Dalam pernyataan resminya, massa menuntut empat poin krusial:
1.penghentian pembiaran minyak ilegal
2.penindakan oknum yang menyalahgunakan regulasi
3.evaluasi kinerja jajaran Polsek Keluang
4.serta keterbukaan alur distribusi minyak.
Sikap bungkam AKP Moga Gumilang selaku Kapolsek Keluang saat dikonfirmasi oleh awak media memperkuat dugaan adanya ‘tembok’ informasi yang sengaja dibangun. Aksi ini menjadi peringatan keras bagi aparat penegak hukum bahwa masyarakat tetap mengawasi setiap tetes minyak yang keluar dari bumi Muba secara tidak sah.

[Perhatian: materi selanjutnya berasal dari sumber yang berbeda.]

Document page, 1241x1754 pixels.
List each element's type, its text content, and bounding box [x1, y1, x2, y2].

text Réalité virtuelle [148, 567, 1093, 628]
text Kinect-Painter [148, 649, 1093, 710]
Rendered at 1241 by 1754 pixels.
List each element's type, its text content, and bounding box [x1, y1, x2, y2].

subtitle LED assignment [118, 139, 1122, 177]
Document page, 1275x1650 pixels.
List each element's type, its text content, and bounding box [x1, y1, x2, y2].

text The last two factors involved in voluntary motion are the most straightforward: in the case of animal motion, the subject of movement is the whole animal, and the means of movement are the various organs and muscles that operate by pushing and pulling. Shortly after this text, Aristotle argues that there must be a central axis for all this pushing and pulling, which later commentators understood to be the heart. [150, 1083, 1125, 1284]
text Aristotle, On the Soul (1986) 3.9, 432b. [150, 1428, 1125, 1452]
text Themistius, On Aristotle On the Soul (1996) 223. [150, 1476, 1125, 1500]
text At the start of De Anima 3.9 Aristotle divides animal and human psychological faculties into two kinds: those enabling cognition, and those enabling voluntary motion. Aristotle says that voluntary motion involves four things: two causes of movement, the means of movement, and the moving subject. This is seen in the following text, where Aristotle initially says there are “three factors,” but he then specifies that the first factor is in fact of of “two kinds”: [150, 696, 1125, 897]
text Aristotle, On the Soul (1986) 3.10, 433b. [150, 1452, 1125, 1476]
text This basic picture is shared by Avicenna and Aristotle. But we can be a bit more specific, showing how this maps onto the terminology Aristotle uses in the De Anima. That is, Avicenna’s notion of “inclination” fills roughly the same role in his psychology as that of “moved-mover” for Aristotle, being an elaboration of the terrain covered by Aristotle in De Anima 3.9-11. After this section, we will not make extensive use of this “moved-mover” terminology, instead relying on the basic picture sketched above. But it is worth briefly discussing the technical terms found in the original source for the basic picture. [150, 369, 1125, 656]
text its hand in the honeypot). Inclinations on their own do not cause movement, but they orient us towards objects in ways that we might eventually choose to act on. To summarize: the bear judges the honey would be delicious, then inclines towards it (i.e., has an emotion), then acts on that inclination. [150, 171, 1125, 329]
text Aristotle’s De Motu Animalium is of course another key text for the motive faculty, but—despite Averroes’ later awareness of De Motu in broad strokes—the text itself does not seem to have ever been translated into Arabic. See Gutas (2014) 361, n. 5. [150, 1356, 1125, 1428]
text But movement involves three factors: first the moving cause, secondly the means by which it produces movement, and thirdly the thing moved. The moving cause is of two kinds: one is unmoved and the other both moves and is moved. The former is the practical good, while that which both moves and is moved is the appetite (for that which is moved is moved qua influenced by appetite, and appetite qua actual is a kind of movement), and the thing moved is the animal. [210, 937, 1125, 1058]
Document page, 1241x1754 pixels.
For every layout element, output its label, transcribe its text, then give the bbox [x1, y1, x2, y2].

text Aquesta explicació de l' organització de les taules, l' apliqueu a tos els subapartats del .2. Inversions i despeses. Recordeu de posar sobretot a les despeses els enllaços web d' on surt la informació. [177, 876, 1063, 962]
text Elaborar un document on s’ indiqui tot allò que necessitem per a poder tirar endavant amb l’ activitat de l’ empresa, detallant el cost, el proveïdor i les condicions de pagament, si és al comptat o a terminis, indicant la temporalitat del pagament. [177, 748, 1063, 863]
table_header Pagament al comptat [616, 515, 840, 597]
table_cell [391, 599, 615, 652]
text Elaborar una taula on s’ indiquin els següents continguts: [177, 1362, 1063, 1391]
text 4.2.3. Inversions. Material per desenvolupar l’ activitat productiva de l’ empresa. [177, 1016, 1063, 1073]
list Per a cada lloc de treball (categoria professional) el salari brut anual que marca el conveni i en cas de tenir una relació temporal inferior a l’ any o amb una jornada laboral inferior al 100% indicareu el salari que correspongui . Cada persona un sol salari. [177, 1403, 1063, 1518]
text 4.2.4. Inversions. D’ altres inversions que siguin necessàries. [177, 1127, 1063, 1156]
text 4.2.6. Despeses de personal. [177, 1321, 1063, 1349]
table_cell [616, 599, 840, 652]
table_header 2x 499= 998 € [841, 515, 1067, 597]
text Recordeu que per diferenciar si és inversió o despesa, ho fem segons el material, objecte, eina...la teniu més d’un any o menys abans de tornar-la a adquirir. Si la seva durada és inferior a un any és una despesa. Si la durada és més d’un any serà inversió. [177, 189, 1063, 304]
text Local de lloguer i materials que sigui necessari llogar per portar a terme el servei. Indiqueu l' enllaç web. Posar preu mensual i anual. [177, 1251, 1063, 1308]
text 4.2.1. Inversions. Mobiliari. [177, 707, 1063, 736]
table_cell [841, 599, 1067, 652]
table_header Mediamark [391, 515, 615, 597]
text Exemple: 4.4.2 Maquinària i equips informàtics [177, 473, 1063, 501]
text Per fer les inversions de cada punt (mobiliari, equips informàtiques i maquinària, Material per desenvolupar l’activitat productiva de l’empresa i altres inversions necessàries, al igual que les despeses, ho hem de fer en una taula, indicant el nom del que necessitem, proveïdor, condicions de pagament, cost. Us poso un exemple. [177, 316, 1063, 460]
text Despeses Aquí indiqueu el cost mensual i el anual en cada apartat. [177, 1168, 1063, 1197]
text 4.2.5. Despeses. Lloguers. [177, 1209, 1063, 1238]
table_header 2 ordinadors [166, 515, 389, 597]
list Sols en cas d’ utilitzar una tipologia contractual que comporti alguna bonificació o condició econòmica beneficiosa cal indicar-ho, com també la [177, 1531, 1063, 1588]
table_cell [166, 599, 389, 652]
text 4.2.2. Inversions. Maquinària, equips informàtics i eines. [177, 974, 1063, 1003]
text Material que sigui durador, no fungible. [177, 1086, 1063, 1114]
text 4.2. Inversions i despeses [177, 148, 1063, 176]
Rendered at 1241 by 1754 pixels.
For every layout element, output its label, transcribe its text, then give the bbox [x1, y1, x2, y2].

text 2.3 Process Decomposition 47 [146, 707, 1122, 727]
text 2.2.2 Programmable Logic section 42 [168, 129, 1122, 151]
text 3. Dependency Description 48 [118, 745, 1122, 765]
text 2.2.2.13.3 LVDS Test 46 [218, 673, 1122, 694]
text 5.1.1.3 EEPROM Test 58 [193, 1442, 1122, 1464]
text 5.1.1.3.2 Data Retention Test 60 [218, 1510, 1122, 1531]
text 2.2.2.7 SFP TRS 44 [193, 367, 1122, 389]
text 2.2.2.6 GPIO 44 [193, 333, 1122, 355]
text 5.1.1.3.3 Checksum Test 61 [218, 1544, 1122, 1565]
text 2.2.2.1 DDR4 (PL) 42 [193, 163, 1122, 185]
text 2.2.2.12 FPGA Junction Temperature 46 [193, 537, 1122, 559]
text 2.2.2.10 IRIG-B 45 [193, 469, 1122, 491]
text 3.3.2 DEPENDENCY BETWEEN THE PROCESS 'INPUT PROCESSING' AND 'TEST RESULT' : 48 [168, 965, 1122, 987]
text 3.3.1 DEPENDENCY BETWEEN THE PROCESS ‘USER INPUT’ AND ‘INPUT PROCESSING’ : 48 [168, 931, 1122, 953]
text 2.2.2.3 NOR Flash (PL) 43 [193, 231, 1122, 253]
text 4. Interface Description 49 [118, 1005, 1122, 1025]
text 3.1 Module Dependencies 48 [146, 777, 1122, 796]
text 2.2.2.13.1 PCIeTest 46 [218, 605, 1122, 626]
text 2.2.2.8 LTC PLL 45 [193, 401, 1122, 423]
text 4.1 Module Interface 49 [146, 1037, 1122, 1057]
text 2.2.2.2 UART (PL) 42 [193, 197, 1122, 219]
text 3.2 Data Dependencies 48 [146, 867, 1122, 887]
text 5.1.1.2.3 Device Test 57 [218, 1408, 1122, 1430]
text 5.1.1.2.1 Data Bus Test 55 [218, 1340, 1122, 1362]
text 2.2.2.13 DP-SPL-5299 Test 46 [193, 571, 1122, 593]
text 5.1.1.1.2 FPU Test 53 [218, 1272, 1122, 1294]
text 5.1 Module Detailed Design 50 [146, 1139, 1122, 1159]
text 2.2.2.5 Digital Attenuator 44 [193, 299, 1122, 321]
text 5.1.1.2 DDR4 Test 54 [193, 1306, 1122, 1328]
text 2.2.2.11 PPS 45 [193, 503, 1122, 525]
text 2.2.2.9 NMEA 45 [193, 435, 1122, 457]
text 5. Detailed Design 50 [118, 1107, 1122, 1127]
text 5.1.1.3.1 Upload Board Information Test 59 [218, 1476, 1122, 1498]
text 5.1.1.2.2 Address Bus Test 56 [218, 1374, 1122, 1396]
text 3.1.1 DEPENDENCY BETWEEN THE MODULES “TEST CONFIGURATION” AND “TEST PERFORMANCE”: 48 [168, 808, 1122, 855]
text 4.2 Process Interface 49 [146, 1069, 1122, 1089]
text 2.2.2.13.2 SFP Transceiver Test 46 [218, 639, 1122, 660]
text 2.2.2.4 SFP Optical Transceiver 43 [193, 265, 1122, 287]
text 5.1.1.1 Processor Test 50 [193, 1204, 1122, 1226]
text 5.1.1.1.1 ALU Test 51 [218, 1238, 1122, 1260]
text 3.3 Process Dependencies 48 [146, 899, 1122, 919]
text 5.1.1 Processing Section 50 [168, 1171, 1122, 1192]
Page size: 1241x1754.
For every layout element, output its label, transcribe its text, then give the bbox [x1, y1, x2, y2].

Ketidaktegasan aparat di wilayah Keluang menjadi sorotan utama. AKP Moga Gumilang dianggap abai terhadap keresahan publik dengan menutup diri dari akses konfirmasi media. Kurangnya respons terhadap upaya komunikasi resmi melalui pesan WhatsApp menjadi bukti kuat buruknya akuntabilitas jajaran kepolisian setempat.
“GPP-S Sumsel menegaskan bahwa aksi ini bukan sekadar protes, melainkan upaya menyelamatkan lingkungan dari tangan-tangan oknum yang berlindung di balik regulasi. Gpp-S menuntut perubahan nyata, bukan sekadar pergantian wajah di kursi kepemimpinan yang tetap melestarikan pola lama,” tegas Obie.